** WHAT THE TASK REQUIRES **
Restate word for word the lines below that run from the one holding "Kan ik het resulterende" through the one holding "vorweggenommen. Er schrieb in seinem", inclusive. Pictures don't belong in the copy.

** SOURCE MATERIAL **
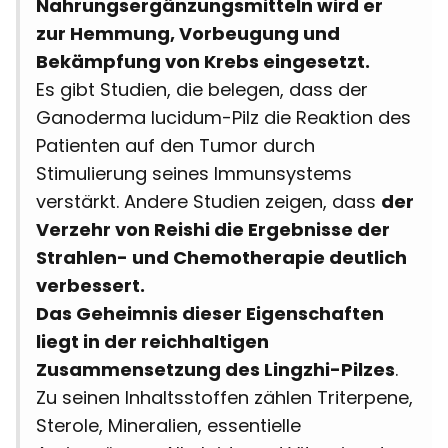
Nahrungsergänzungsmitteln wird er
zur Hemmung, Vorbeugung und
Bekämpfung von Krebs eingesetzt.
Es gibt Studien, die belegen, dass der
Ganoderma lucidum-Pilz die Reaktion des
Patienten auf den Tumor durch
Stimulierung seines Immunsystems
verstärkt. Andere Studien zeigen, dass
der
Verzehr von Reishi die Ergebnisse der
Strahlen- und Chemotherapie deutlich
verbessert.
Das Geheimnis dieser Eigenschaften
liegt in der reichhaltigen
Zusammensetzung des Lingzhi-Pilzes
.
Zu seinen Inhaltsstoffen zählen Triterpene,
Sterole, Mineralien, essentielle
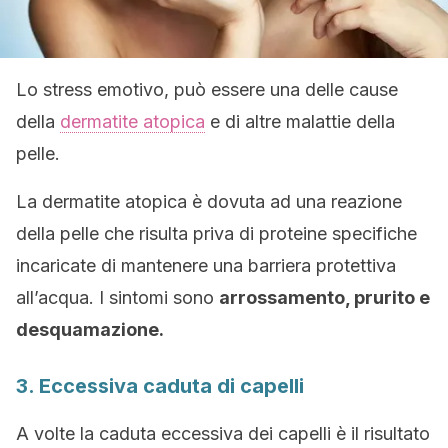
Lo stress emotivo, può essere una delle cause
della
dermatite atopica
e di altre malattie della
pelle.
La dermatite atopica è dovuta ad una reazione
della pelle che risulta priva di proteine specifiche
incaricate di mantenere una barriera protettiva
all’acqua. I sintomi sono
arrossamento, prurito e
desquamazione.
3. Eccessiva caduta di capelli
A volte la caduta eccessiva dei capelli è il risultato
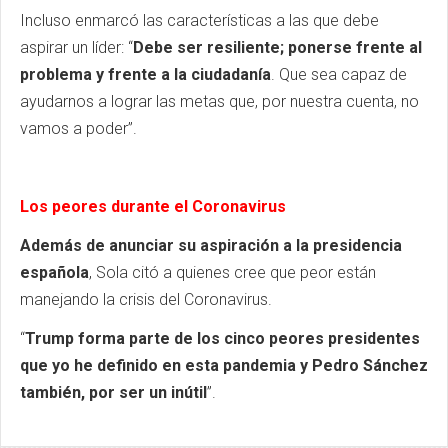
Incluso enmarcó las características a las que debe
aspirar un líder: “
Debe ser resiliente; ponerse frente al
problema y frente a la ciudadanía
. Que sea capaz de
ayudarnos a lograr las metas que, por nuestra cuenta, no
vamos a poder”.
Los peores durante el Coronavirus
Además de anunciar su aspiración a la presidencia
española
, Sola citó a quienes cree que peor están
manejando la crisis del Coronavirus.
“
Trump forma parte de los cinco peores presidentes
que yo he definido en esta pandemia y Pedro Sánchez
también, por ser un inútil
”.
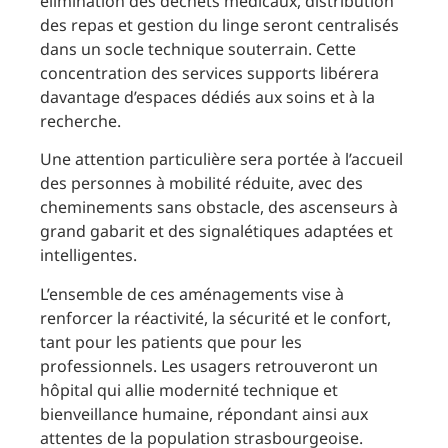
élimination des déchets médicaux, distribution
des repas et gestion du linge seront centralisés
dans un socle technique souterrain. Cette
concentration des services supports libérera
davantage d’espaces dédiés aux soins et à la
recherche.
Une attention particulière sera portée à l’accueil
des personnes à mobilité réduite, avec des
cheminements sans obstacle, des ascenseurs à
grand gabarit et des signalétiques adaptées et
intelligentes.
L’ensemble de ces aménagements vise à
renforcer la réactivité, la sécurité et le confort,
tant pour les patients que pour les
professionnels. Les usagers retrouveront un
hôpital qui allie modernité technique et
bienveillance humaine, répondant ainsi aux
attentes de la population strasbourgeoise.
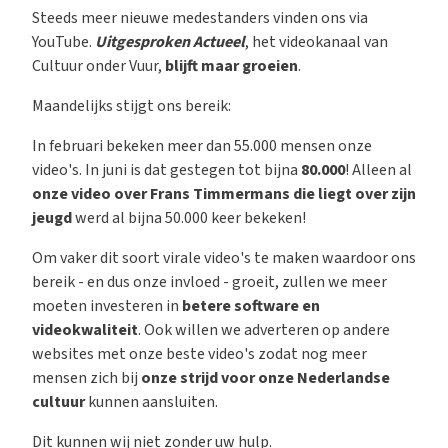
Steeds meer nieuwe medestanders vinden ons via
YouTube.
Uitgesproken Actueel
, het videokanaal van
Cultuur onder Vuur,
blijft maar groeien
.
Maandelijks stijgt ons bereik:
In februari bekeken meer dan 55.000 mensen onze
video's. In juni is dat gestegen tot bijna
80.000
! Alleen al
onze video over Frans Timmermans die liegt over zijn
jeugd
werd al bijna 50.000 keer bekeken!
Om vaker dit soort virale video's te maken waardoor ons
bereik - en dus onze invloed - groeit, zullen we meer
moeten investeren in
betere software en
videokwaliteit
. Ook willen we adverteren op andere
websites met onze beste video's zodat nog meer
mensen zich bij
onze strijd voor onze Nederlandse
cultuur
kunnen aansluiten.
Dit kunnen wij niet zonder uw hulp.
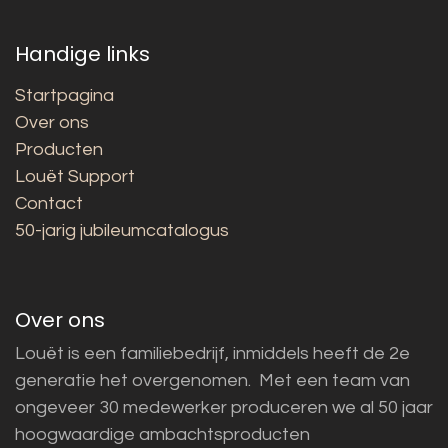
Handige links
Startpagina
Over ons
Producten
Louët Support
Contact
50-jarig jubileumcatalogus
Over ons
Louët is een familiebedrijf, inmiddels heeft de 2e
generatie het overgenomen. Met een team van
ongeveer 30 medewerker produceren we al 50 jaar
hoogwaardige ambachtsproducten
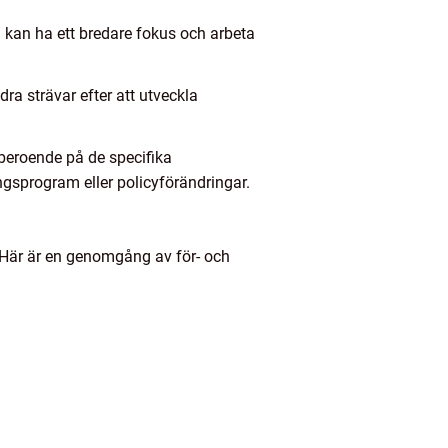
 kan ha ett bredare fokus och arbeta
ra strävar efter att utveckla
beroende på de specifika
ngsprogram eller policyförändringar.
. Här är en genomgång av för- och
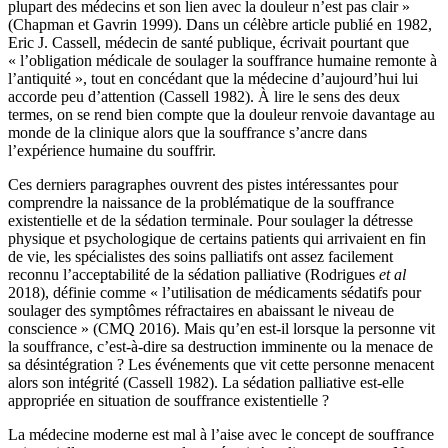
plupart des médecins et son lien avec la douleur n’est pas clair »
(Chapman et Gavrin 1999). Dans un célèbre article publié en 1982,
Eric J. Cassell, médecin de santé publique, écrivait pourtant que
« l’obligation médicale de soulager la souffrance humaine remonte à
l’antiquité », tout en concédant que la médecine d’aujourd’hui lui
accorde peu d’attention (Cassell 1982). À lire le sens des deux
termes, on se rend bien compte que la douleur renvoie davantage au
monde de la clinique alors que la souffrance s’ancre dans
l’expérience humaine du souffrir.
Ces derniers paragraphes ouvrent des pistes intéressantes pour
comprendre la naissance de la problématique de la souffrance
existentielle et de la sédation terminale. Pour soulager la détresse
physique et psychologique de certains patients qui arrivaient en fin
de vie, les spécialistes des soins palliatifs ont assez facilement
reconnu l’acceptabilité de la sédation palliative (Rodrigues
et al
2018), définie comme « l’utilisation de médicaments sédatifs pour
soulager des symptômes réfractaires en abaissant le niveau de
conscience » (CMQ 2016). Mais qu’en est-il lorsque la personne vit
la souffrance, c’est-à-dire sa destruction imminente ou la menace de
sa désintégration ? Les événements que vit cette personne menacent
alors son intégrité (Cassell 1982). La sédation palliative est-elle
appropriée en situation de souffrance existentielle ?
La médecine moderne est mal à l’aise avec le concept de souffrance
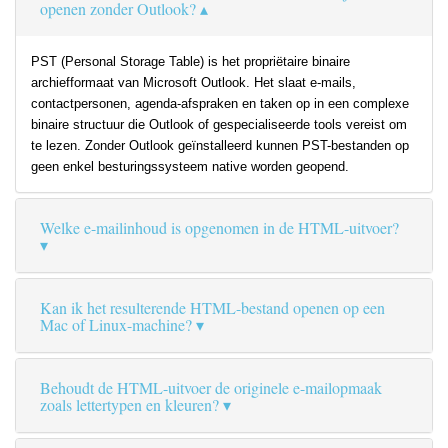
openen zonder Outlook?
PST (Personal Storage Table) is het propriëtaire binaire
archiefformaat van Microsoft Outlook. Het slaat e-mails,
contactpersonen, agenda-afspraken en taken op in een complexe
binaire structuur die Outlook of gespecialiseerde tools vereist om
te lezen. Zonder Outlook geïnstalleerd kunnen PST-bestanden op
geen enkel besturingssysteem native worden geopend.
Welke e-mailinhoud is opgenomen in de HTML-uitvoer?
Kan ik het resulterende HTML-bestand openen op een
Mac of Linux-machine?
Behoudt de HTML-uitvoer de originele e-mailopmaak
zoals lettertypen en kleuren?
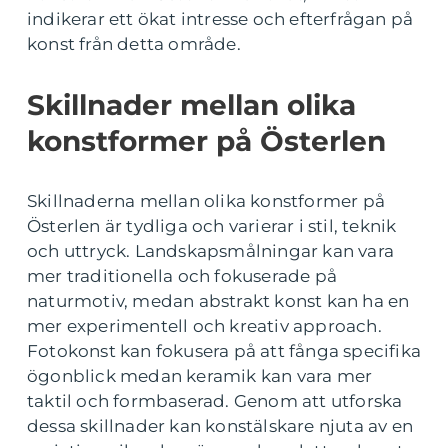
indikerar ett ökat intresse och efterfrågan på
konst från detta område.
Skillnader mellan olika
konstformer på Österlen
Skillnaderna mellan olika konstformer på
Österlen är tydliga och varierar i stil, teknik
och uttryck. Landskapsmålningar kan vara
mer traditionella och fokuserade på
naturmotiv, medan abstrakt konst kan ha en
mer experimentell och kreativ approach.
Fotokonst kan fokusera på att fånga specifika
ögonblick medan keramik kan vara mer
taktil och formbaserad. Genom att utforska
dessa skillnader kan konstälskare njuta av en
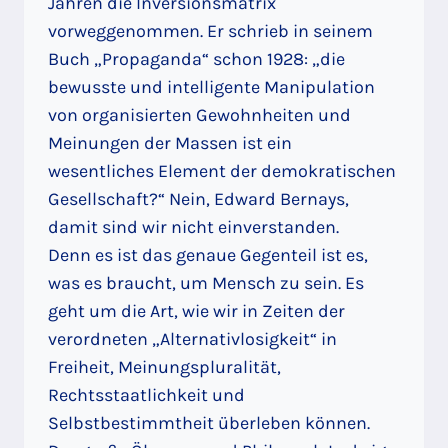
Jahren die Inversionsmatrix
vorweggenommen. Er schrieb in seinem
Buch „Propaganda“ schon 1928: „die
bewusste und intelligente Manipulation
von organisierten Gewohnheiten und
Meinungen der Massen ist ein
wesentliches Element der demokratischen
Gesellschaft?“ Nein, Edward Bernays,
damit sind wir nicht einverstanden.
Denn es ist das genaue Gegenteil ist es,
was es braucht, um Mensch zu sein. Es
geht um die Art, wie wir in Zeiten der
verordneten „Alternativlosigkeit“ in
Freiheit, Meinungspluralität,
Rechtsstaatlichkeit und
Selbstbestimmtheit überleben können.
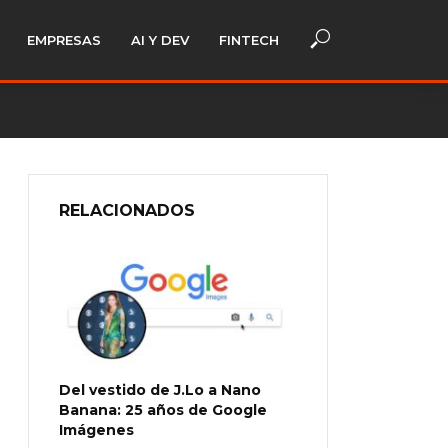
EMPRESAS
AI Y DEV
FINTECH
RELACIONADOS
Del vestido de J.Lo a Nano
Banana: 25 años de Google
Imágenes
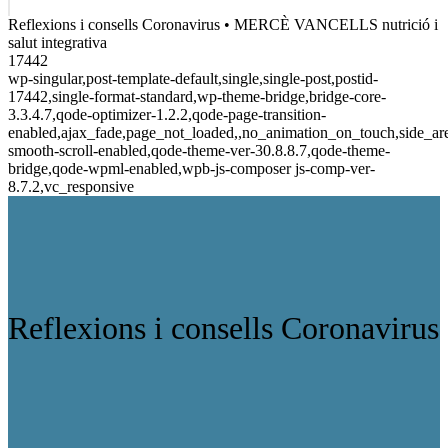
Reflexions i consells Coronavirus • MERCÈ VANCELLS nutrició i
salut integrativa
17442
wp-singular,post-template-default,single,single-post,postid-
17442,single-format-standard,wp-theme-bridge,bridge-core-
3.3.4.7,qode-optimizer-1.2.2,qode-page-transition-
enabled,ajax_fade,page_not_loaded,,no_animation_on_touch,side_a
smooth-scroll-enabled,qode-theme-ver-30.8.8.7,qode-theme-
bridge,qode-wpml-enabled,wpb-js-composer js-comp-ver-
8.7.2,vc_responsive
Reflexions i consells Coronavirus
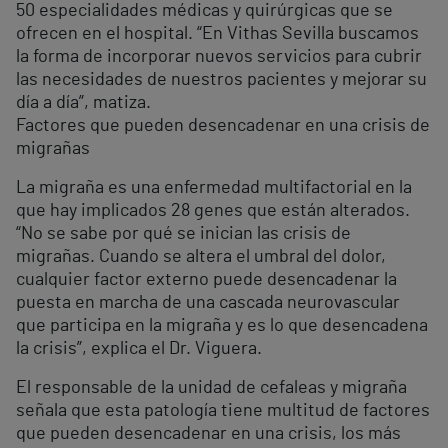
50 especialidades médicas y quirúrgicas que se
ofrecen en el hospital. “En Vithas Sevilla buscamos
la forma de incorporar nuevos servicios para cubrir
las necesidades de nuestros pacientes y mejorar su
día a día”, matiza.
Factores que pueden desencadenar en una crisis de
migrañas
La migraña es una enfermedad multifactorial en la
que hay implicados 28 genes que están alterados.
“No se sabe por qué se inician las crisis de
migrañas. Cuando se altera el umbral del dolor,
cualquier factor externo puede desencadenar la
puesta en marcha de una cascada neurovascular
que participa en la migraña y es lo que desencadena
la crisis”, explica el Dr. Viguera.
El responsable de la unidad de cefaleas y migraña
señala que esta patología tiene multitud de factores
que pueden desencadenar en una crisis, los más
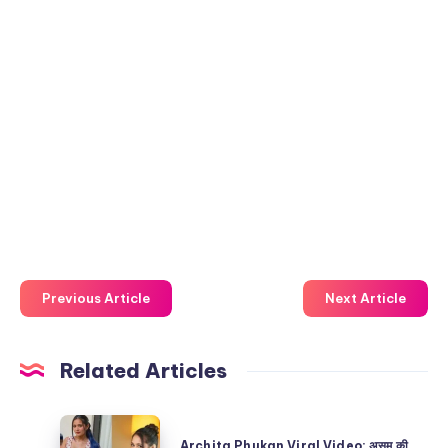
Previous Article
Next Article
Related Articles
Archita
Archita Phukan Viral Video: असम की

** RESULT **
Kan ik het resulterende HTML-bestand openen op een
Mac of Linux-machine?
Behoudt de HTML-uitvoer de originele e-mailopmaak
zoals lettertypen en kleuren?
indikerar ett ökat intresse och efterfrågan på
konst från detta område.
Skillnader mellan olika
konstformer på Österlen
Skillnaderna mellan olika konstformer på
Österlen är tydliga och varierar i stil, teknik
och uttryck. Landskapsmålningar kan vara
mer traditionella och fokuserade på
naturmotiv, medan abstrakt konst kan ha en
mer experimentell och kreativ approach.
Fotokonst kan fokusera på att fånga specifika
ögonblick medan keramik kan vara mer
taktil och formbaserad. Genom att utforska
dessa skillnader kan konstälskare njuta av en
Jahren die Inversionsmatrix
vorweggenommen. Er schrieb in seinem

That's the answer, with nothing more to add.